Mi hija Itziar joven y una de las buenas amigas de Laura la novia, sí que acudió de forma presencial, en representación de la familia. Dice que ha sido una de las bodas más bonitas a las que ha ido en la vida. Íntima, emotiva, especial y sobre todo diferente. Tal vez por eso de que ahora valoramos mucho más las pequeñas cosas, los momentos cercanos y sencillos que tanto nos han faltado durante el confinamiento. La novia estaba guapísima, pletórica y no deja de afirmar, una y otra vez, que no cambiaría ese día, ni esa celebración, por nada del mundo. Dice que fue el mejor día de su vida, con la gente importante cerca, personal o virtualmente. Allí eran 45 personas, en su mayo‐ría veinteañeros y familia íntima, a través del streaming llegamos a estar conectados 200. ¡Quién iba a imaginar esto hace tan solo un año cuando tuvo lugar la pedida de mano!

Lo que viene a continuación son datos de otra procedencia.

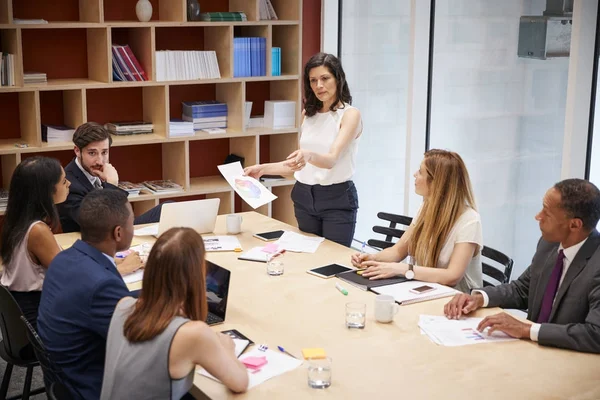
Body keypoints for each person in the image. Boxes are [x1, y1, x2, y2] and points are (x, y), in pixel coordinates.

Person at [444, 179, 600, 354]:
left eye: (547, 213)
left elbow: (596, 334)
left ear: (574, 224)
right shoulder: (549, 245)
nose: (538, 216)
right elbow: (523, 289)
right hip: (531, 351)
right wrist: (479, 298)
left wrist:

La otra boda que teníamos, la que se iba a celebrar en Houston, también ha sido muy distinta a lo esperado. En este caso, llegado el mes de junio, los novios decidieron cancelarla. Los números de contagiados y fallecidos en Estados Unidos eran dramáticos, la mascarilla no era obligatoria y Trump insistía irresponsablemente en negar la evidencia del problema que tenía delante de sus propios ojos. Se trataba de una celebración muy internacional: la novia tiene familia mexicana y el novio es coreano. En ese momento lo que sí parecía evidente es que viajar internacionalmente no era una opción. Pospusieron iglesia y banquete a octubre del próximo año, sin embargo, cuando llegó septiembre, cambiaron de opinión.

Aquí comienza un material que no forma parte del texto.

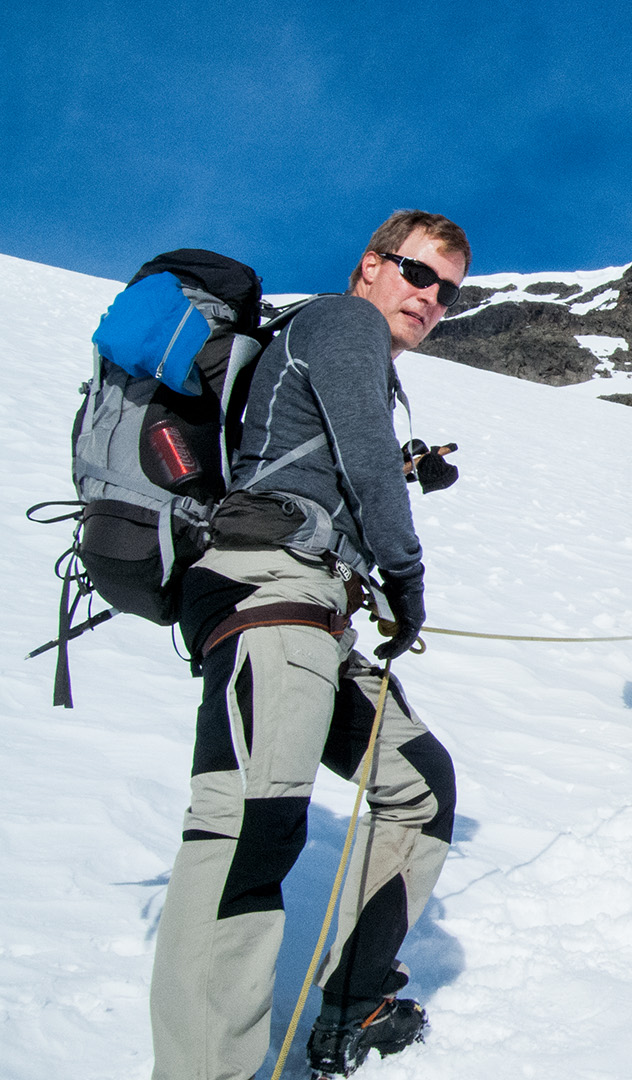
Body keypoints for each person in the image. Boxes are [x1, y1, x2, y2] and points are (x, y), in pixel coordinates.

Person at [150, 211, 467, 1079]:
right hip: (271, 597)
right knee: (247, 830)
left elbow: (338, 457)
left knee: (419, 785)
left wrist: (409, 472)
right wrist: (406, 576)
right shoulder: (343, 321)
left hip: (312, 611)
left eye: (447, 289)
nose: (429, 297)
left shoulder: (330, 340)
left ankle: (353, 1000)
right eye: (417, 272)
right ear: (371, 264)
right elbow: (363, 462)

La incertidumbre sobre si 2021 les permitiría una boda al uso, les llevó a querer celebrarla cuanto antes, solo con sus padres y hermanos. La ceremonia tuvo lugar en México, dentro de una hacienda particular y el número de invitados se redujo a cuatro. Una semana después hicieron una cena con sus amigos íntimos en Houston, y la fiesta, si el maldito bicho lo permite, será el 16 de octubre del año que viene. Desde luego no era lo que ellos habían imaginado, pero con esa positividad que solo da la juventud, Scarlett, la novia en cuestión, dice que ha cumplido el sueño de cualquiera: tener tres celebraciones con el amor de su vida. Así que yo solo puedo decir: ¡Que vivan los novios!